ENTRIES PROVIDED:
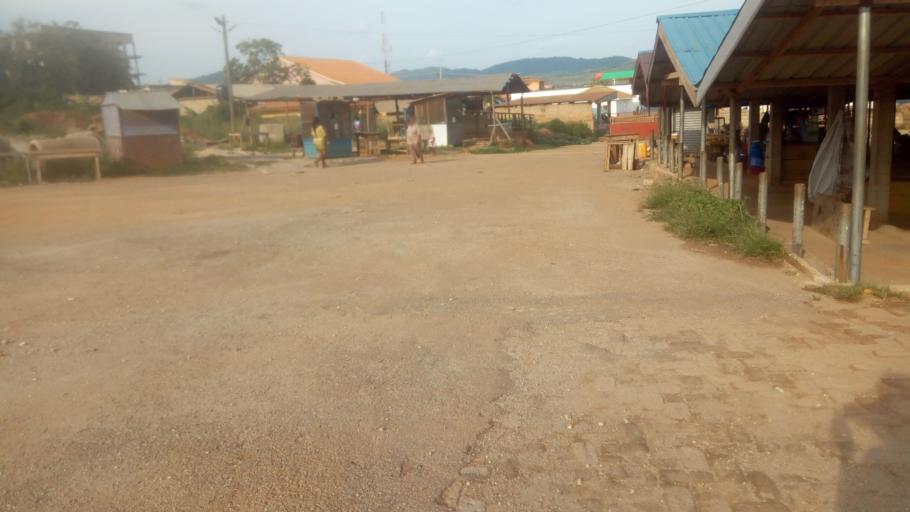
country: GH
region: Ashanti
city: Obuasi
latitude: 6.2137
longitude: -1.6900
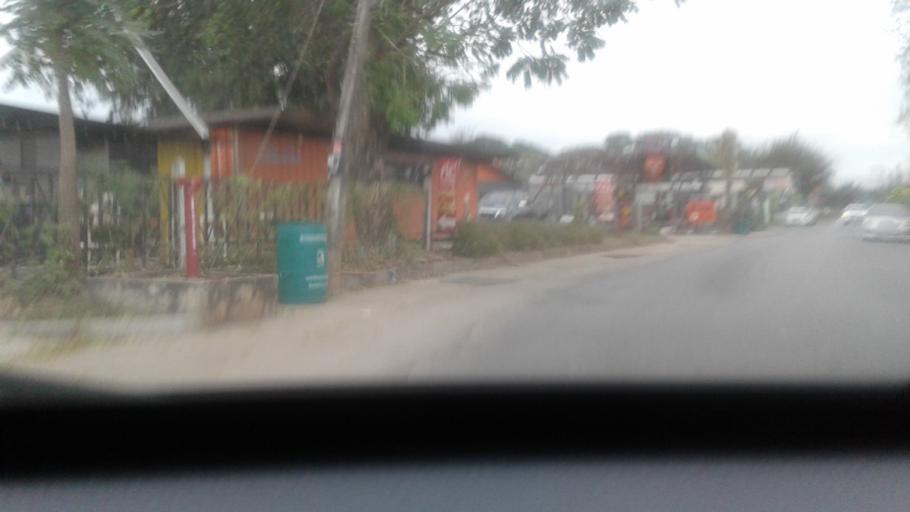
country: TH
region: Changwat Udon Thani
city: Udon Thani
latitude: 17.3981
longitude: 102.7853
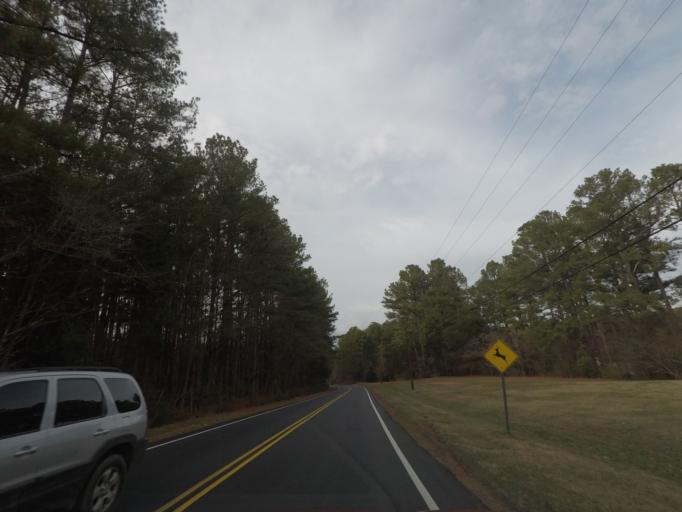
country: US
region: North Carolina
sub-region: Durham County
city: Durham
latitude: 36.0554
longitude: -78.9749
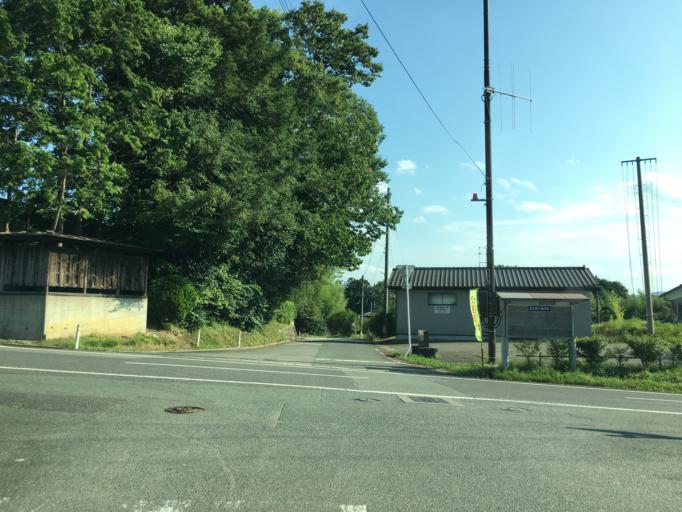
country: JP
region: Miyagi
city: Marumori
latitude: 37.8243
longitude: 140.9133
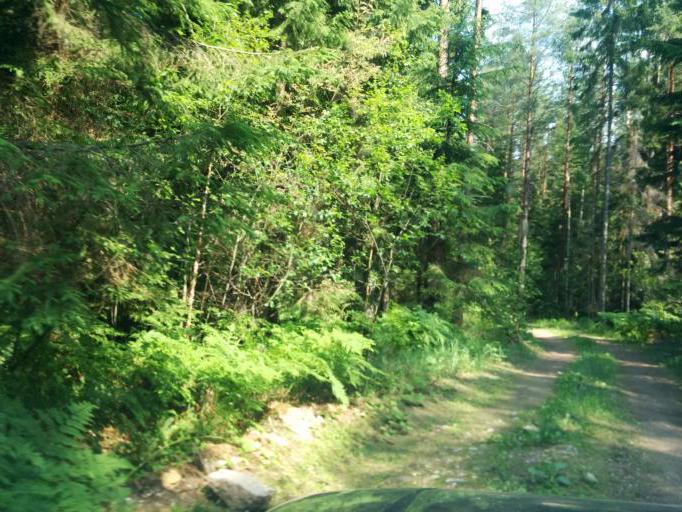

EXERCISE PROMPT:
Output the lines above as a JSON list of strings, one string per line, with blank lines omitted. Leave the pictures out.

EXERCISE OUTPUT:
[
  "country: GH",
  "region: Ashanti",
  "city: Obuasi",
  "latitude: 6.2137",
  "longitude: -1.6900",
  "country: TH",
  "region: Changwat Udon Thani",
  "city: Udon Thani",
  "latitude: 17.3981",
  "longitude: 102.7853",
  "country: US",
  "region: North Carolina",
  "sub-region: Durham County",
  "city: Durham",
  "latitude: 36.0554",
  "longitude: -78.9749",
  "country: JP",
  "region: Miyagi",
  "city: Marumori",
  "latitude: 37.8243",
  "longitude: 140.9133"
]